Fermeture d’hôpitaux : rumeurs ou réalités ?
par Jean-François Steiert, vice-président de la Fédération suisse des patients
« J’ai lu dans le « matin » de dimanche dernier que les grandes caisses-
maladies on des projets de réduction massive du réseau hospitalier en Suisse,
et notamment dans le canton de Fribourg. J’ai toujous cru que les cantons
étaient compétents pour leurs hôpitaux et que les caisses-maladies n’étaient
que les payeurs pour les assurés. Qu’en est-il vraiment, et quel est le risque de
fermeture d’hôpitaux ? »
L’article de presse que vous citez découle de déclarations faites par le patron de la
plus grande caisse-maladie suisse, la compagnie Helsana. M. Manser a annoncé
dans la presse alémanique qu’il fallait à terme fermer quelque 250 hôpitaux dans
notre pays (sur environ 300), en invoquant des critères de qualité et d’économicité.

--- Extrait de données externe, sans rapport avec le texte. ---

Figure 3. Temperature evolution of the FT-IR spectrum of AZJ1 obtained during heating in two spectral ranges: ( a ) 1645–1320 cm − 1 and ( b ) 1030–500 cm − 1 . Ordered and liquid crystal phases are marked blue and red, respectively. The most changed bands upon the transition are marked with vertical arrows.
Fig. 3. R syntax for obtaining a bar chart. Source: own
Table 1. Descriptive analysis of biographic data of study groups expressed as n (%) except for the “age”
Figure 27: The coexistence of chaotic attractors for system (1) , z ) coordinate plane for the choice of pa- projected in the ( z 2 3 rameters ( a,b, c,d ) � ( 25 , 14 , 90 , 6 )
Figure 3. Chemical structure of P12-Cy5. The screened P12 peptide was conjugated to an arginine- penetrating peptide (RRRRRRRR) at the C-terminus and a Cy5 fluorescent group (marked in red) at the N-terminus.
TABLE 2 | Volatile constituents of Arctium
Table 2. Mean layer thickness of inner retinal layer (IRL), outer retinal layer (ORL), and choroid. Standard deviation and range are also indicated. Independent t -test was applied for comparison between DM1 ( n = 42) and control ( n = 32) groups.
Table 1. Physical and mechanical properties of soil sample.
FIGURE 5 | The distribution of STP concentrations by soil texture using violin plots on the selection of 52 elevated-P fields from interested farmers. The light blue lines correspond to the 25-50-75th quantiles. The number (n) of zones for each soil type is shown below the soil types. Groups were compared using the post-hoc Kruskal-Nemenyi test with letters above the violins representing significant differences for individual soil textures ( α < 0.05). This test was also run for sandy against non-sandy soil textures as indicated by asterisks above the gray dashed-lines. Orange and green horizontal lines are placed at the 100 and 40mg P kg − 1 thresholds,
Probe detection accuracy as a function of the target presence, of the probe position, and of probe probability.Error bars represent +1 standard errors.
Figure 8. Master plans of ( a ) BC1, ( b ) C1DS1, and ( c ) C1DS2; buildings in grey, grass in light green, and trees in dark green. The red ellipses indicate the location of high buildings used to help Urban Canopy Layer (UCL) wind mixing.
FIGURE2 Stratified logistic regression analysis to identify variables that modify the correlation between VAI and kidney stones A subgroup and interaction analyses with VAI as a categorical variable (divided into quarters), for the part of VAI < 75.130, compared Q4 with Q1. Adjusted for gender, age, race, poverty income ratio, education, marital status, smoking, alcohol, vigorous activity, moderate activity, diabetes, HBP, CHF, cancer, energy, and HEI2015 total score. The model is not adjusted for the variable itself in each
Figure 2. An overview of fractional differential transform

Certes, la planification hospitalière est l’affaire des cantons, mais les assureurs
interviennent à plusieurs titres dans les choix de planification hospitalière : ils
négocient des conventions avec les prestataires et peuvent, dans le cadre de ces
négociations, exercer une pression à la restructuration; c’est ainsi que santé suisse
Fribourg a joué un rôle important dans la pression exercée sur l’hôpital de Meyriez.
Comment contourner la loi
D’autre part, les assureurs peuvent chercher à influencer les décisions politiques en
intervenant sur les choix des assurés, notamment en ce qui concerne les assurances
privées (complémentaires) ; c’est ainsi qu’Helsana a déclaré publiquement vouloir
conclure avec 50 hôpitaux privilégiés des contrats de partenariat qui assureront, en
premier lieu aux assurés privés d’Helsana, des prestations particulières ; en aiguillant
vers des hôpitaux privilégiés une partie de ses assurés – essentiellement les assurés
privés, pour lesquels de nombreuses règles de protection du patient fixées dans la loi
fédérale sur l’assurance-maladie ne sont pas entièrement valables. l’assureur a la
possibilité d’influencer le flux des patients vers les hôpitaux et ainsi, de manière
indirecte, la planification hospitalière. En procédant de la sorte, Helsana n’enfreint
pas la loi, mais la contourne. Tout en prétendant être les représentants des assurés,
les assureurs cherchent ainsi à restreindre massivement l’offre hospitalière en évitant
tout débat démocratique. Cette attitude devient encore plus problématique lorsque
l’on peut prendre connaissance de la liste des 30 premiers hôpitaux – sur 50 au
maximum – avec lesquels Helsana a conclu des contrats : en Suisse romande, il n’y
a aucun hôpital fribourgeois, neuchâtelois, jurassien ou valaisan. Le porte-parole
d’Helsana nous console en expliquant que, dans les vingt derniers hôpitaux à
rejoindre la liste, il y aura certainement encore de la place pour ces cantons. C’est
peut-être vrai, mais comme il y a aussi une bonne dizaine de cantons alémaniques
sans hôpital sur la liste d’Helsana, il reste au plus une place pour le canton de
Fribourg. La pression des caisses-maladie sur le système hospitalier va s’accroître
ces prochaines années ; une première manière d’y mettre un frein et d’assurer des
choix démocratiques sur la planification hospitalière, c’est de dire non, le premier
juin, à l’article constitutionnel sur la santé qui veut donner plus de pouvoir encore aux
assureurs en matière de planification hospitalière.